Now I had an issue with a dependency mismatch with numpy. It is described in this StackOverflow thread. What happened was that importing pandas or ethnicolr would throw this error:

>>> from ethnicolr import census_ln, pred_census_ln, pred_wiki_name
Traceback (most recent call last):
  File "<stdin>", line 1, in <module>
  File "/Users/olespaarmann/mambaforge/envs/diversity_scraper/lib/python3.8/site-packages/ethnicolr/__init__.py", line 2, in <module>
    from ethnicolr.census_ln import census_ln
  File "/Users/olespaarmann/mambaforge/envs/diversity_scraper/lib/python3.8/site-packages/ethnicolr/census_ln.py", line 6, in <module>
    import pandas as pd
  File "/Users/olespaarmann/mambaforge/envs/diversity_scraper/lib/python3.8/site-packages/pandas/__init__.py", line 22, in <module>
    from pandas.compat import (
  File "/Users/olespaarmann/mambaforge/envs/diversity_scraper/lib/python3.8/site-packages/pandas/compat/__init__.py", line 15, in <module>
    from pandas.compat.numpy import (
  File "/Users/olespaarmann/mambaforge/envs/diversity_scraper/lib/python3.8/site-packages/pandas/compat/numpy/__init__.py", line 7, in <module>
    from pandas.util.version import Version
  File "/Users/olespaarmann/mambaforge/envs/diversity_scraper/lib/python3.8/site-packages/pandas/util/__init__.py", line 1, in <module>
    from pandas.util._decorators import (  # noqa
  File "/Users/olespaarmann/mambaforge/envs/diversity_scraper/lib/python3.8/site-packages/pandas/util/_decorators.py", line 14, in <module>
    from pandas._libs.properties import cache_readonly  # noqa
  File "/Users/olespaarmann/mambaforge/envs/diversity_scraper/lib/python3.8/site-packages/pandas/_libs/__init__.py", line 13, in <module>
    from pandas._libs.interval import Interval
  File "pandas/_libs/interval.pyx", line 1, in init pandas._libs.interval
ValueError: numpy.ndarray size changed, may indicate binary incompatibility.
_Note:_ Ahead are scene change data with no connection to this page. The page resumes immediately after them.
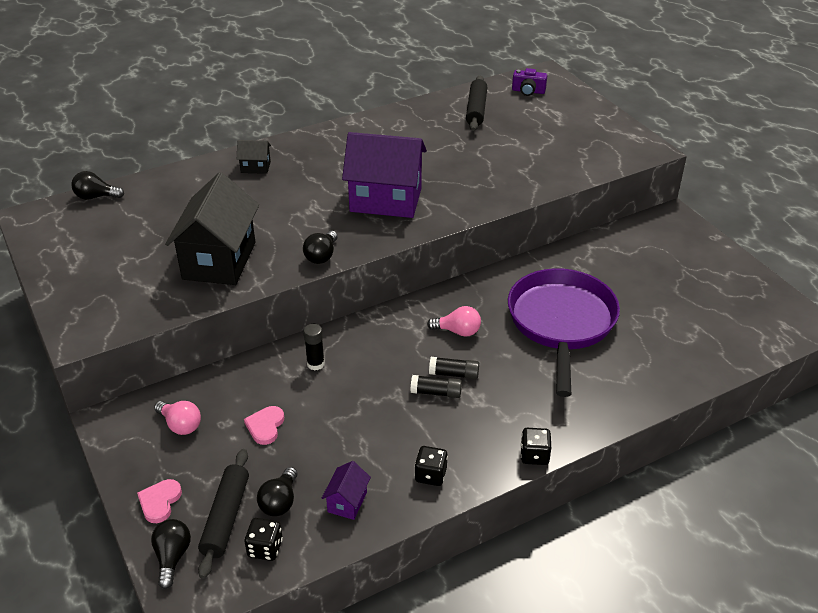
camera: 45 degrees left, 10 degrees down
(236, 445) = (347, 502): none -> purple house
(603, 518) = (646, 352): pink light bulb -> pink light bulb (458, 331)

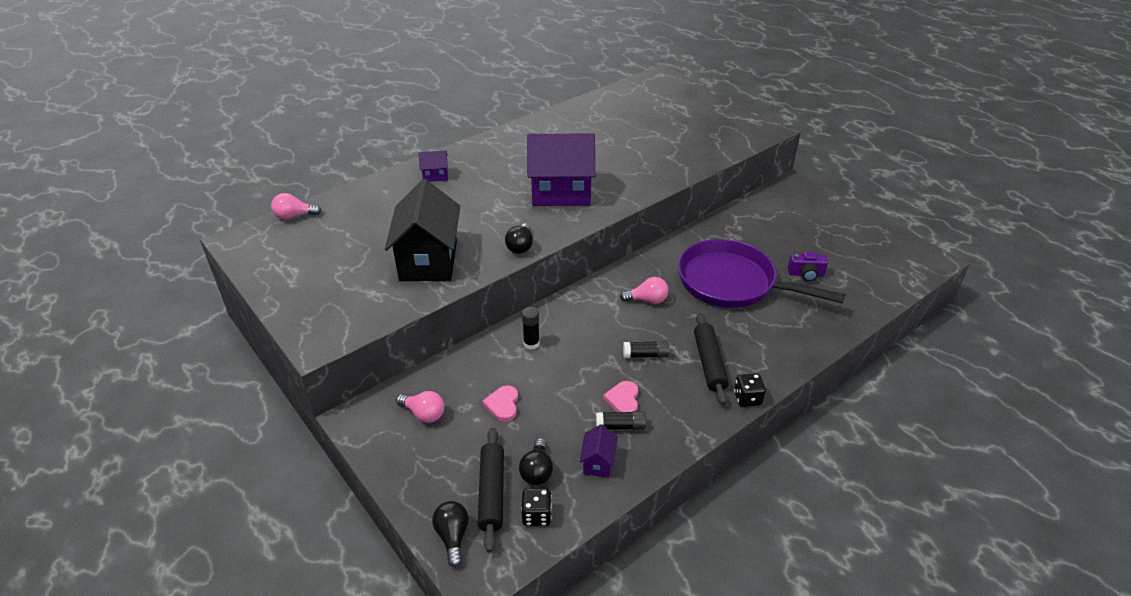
camera: 10 degrees left, 0 degrees up
(96, 197) = (294, 216): black light bulb -> pink light bulb
(159, 502) = (425, 487): pink heart -> pink heart (623, 400)
(255, 167) = (435, 176): black house -> purple house
(430, 475) = (664, 428): black dice -> none
(454, 374) = (656, 337): black glue stick -> black glue stick (620, 426)
(476, 109) = (613, 110): black rolling pin -> black rolling pin (709, 363)
(528, 91) = (652, 91): purple camera -> purple camera (806, 274)
(561, 323) = (732, 283): purple pan -> purple pan turned 60 degrees counterclockwise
Expected 88 from C header, got 80 from PyObject

The solution here is to just ignore the dependency issues and manually install a newer version of numpy. It doesn't work when I set the numpy version in my requirements.txt because this throws a dependency error:

ERROR: Cannot install numpy>=1.20.0 and tensorflow==2.6.0 because these package versions have conflicting dependencies.

The conflict is caused by:
    The user requested numpy>=1.20.0
    tensorflow 2.6.0 depends on numpy~=1.19.2

So I just installed it with python -m pip install numpy==1.20.0. And now everything seems to work.